FCC Chmn. Martin backs “exploring” inclusion of broadband in the high-cost Universal Service Fund (USF), he said in a letter to House Telecom Subcommittee Chmn. Markey (D-Mass.). Martin declined to answer Markey’s April 2 query (CD April 3 p7) as to whether Martin favors using USF subsidies for broadband -- a strategy explored in several legislative proposals on Capital Hill.
As expected, the FCC issued a call for comments on the recommendation by the Federal-State Joint Board on Universal Service for an interim cap on USF subsidies to “competitive eligible telecom carriers” (CETCs), which generally are wireless providers (CD May 2 p1). The agency said comments would be due 14 days after the notice of proposed rulemaking is published in the Federal Register, and replies 7 days after that. The FCC asked for comments on a variety of issues, including “whether there are public interest concerns” about limiting the cap to CETCs. Parties that disagree with the recommended year’s duration for the cap should explain why, the FCC said. “We also seek comment on the Joint Board’s recommendation to impose the cap on a state-by-state basis, including how this would affect the state ETC designation process,” the NPRM said: “Parties should also address whether the cap should be set at the level of support received by competitive ETCs in 2006, as the Joint Board recommended, or some other level.”

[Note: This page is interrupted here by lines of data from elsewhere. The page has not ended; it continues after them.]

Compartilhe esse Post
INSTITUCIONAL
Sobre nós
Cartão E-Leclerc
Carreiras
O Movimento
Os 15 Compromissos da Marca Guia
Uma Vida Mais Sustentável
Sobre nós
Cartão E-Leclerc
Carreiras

Democrats are scrambling to fill broadband gaps in rural America, with House Telecom Subcommittee Chmn. Markey (D- Mass.) drafting a bill based partly on a successful state program that mapped high-speed service holes. Markey’s bill would have NTIA draw and maintain the map, to be posted on the Internet and searchable by users, according to a copy of the discussion draft. A hearing on the bill is set next Thurs.
The FCC should avoid asking carriers for overly granular data in studying sector competition, CTIA said. The group was responding to an agency request for comments on wireless industry competition to go into the agency’s 12th Annual CMRS Competition Report. CTIA said USF money will be key to greater wireless expansion in rural America.
The FCC levied $1 million-plus in fines against 2 telecom resellers for not contributing to regulatory funds or to file related paperwork. Wireless reseller InPhonic was fined nearly $820,000 for not paying into the Universal Service and Telecom Relay funds, not submitting worksheets showing what it owed and not registering as a contributor until after it was providing service. The FCC proposed an additional $100,000 fine for failing to get authorization to provide international telecom service. InPhonic buys air time wholesale and resells it. Global Teldata, a reseller of local, long distance and international service, was fined $236,774 for not making USF contributions, registering or submitting worksheets.
Claims that a cap on wireless universal service recipients wouldn’t be competitively neutral “ring hollow” because wireline LECs have had caps in the past, USTelecom Pres. Walter McCormick told the FCC in a letter. “Universal service caps are not new,” he said in response to concerns voiced about a recommendation by the Federal-State Joint Board on Universal Service (CD May 3 p1). “Almost a decade ago, the Commission established an indexed limit on the high- cost fund for ETCs [eligible telecom carriers] and capped the amount of corporate operations expense that an ETC could recover” through USF payments, he said. As now, the action was taken to “prevent excessive growth in the size of the universal service fund,” McCormick said, and the cap was upheld by the 5th U.S. Appeals Court, New Orleans. “Unlike the high-cost fund for incumbent ETCs, the universal service support available to competitive ETCs has never been capped,” McCormick said.